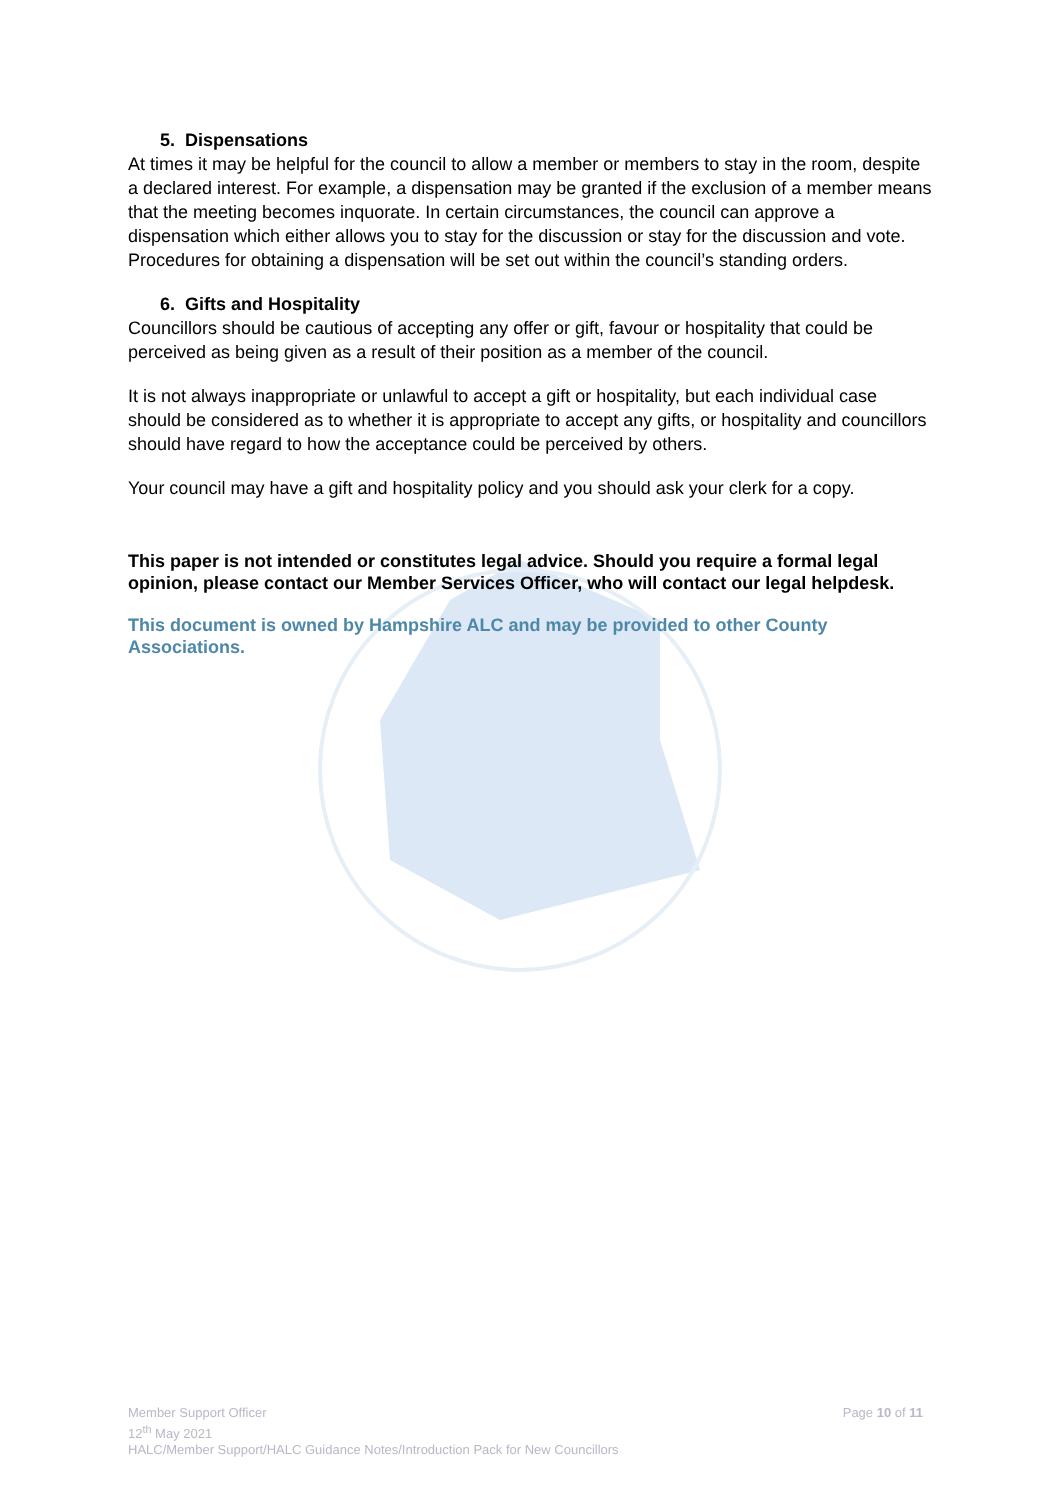5. Dispensations
At times it may be helpful for the council to allow a member or members to stay in the room, despite a declared interest. For example, a dispensation may be granted if the exclusion of a member means that the meeting becomes inquorate. In certain circumstances, the council can approve a dispensation which either allows you to stay for the discussion or stay for the discussion and vote. Procedures for obtaining a dispensation will be set out within the council’s standing orders.
6. Gifts and Hospitality
Councillors should be cautious of accepting any offer or gift, favour or hospitality that could be perceived as being given as a result of their position as a member of the council.
It is not always inappropriate or unlawful to accept a gift or hospitality, but each individual case should be considered as to whether it is appropriate to accept any gifts, or hospitality and councillors should have regard to how the acceptance could be perceived by others.
Your council may have a gift and hospitality policy and you should ask your clerk for a copy.
This paper is not intended or constitutes legal advice. Should you require a formal legal opinion, please contact our Member Services Officer, who will contact our legal helpdesk.
This document is owned by Hampshire ALC and may be provided to other County Associations.
Member Support Officer
12<sup>th</sup> May 2021
HALC/Member Support/HALC Guidance Notes/Introduction Pack for New Councillors
Page 10 of 11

════

Task goal: Once you reach the line containing "Member Support Officer", output that line and each one after it exactly, ending with the final line of the listing and adding nothing else.

Answer to this task:
Member Support Officer
12<sup>th</sup> May 2021
HALC/Member Support/HALC Guidance Notes/Introduction Pack for New Councillors
Page 10 of 11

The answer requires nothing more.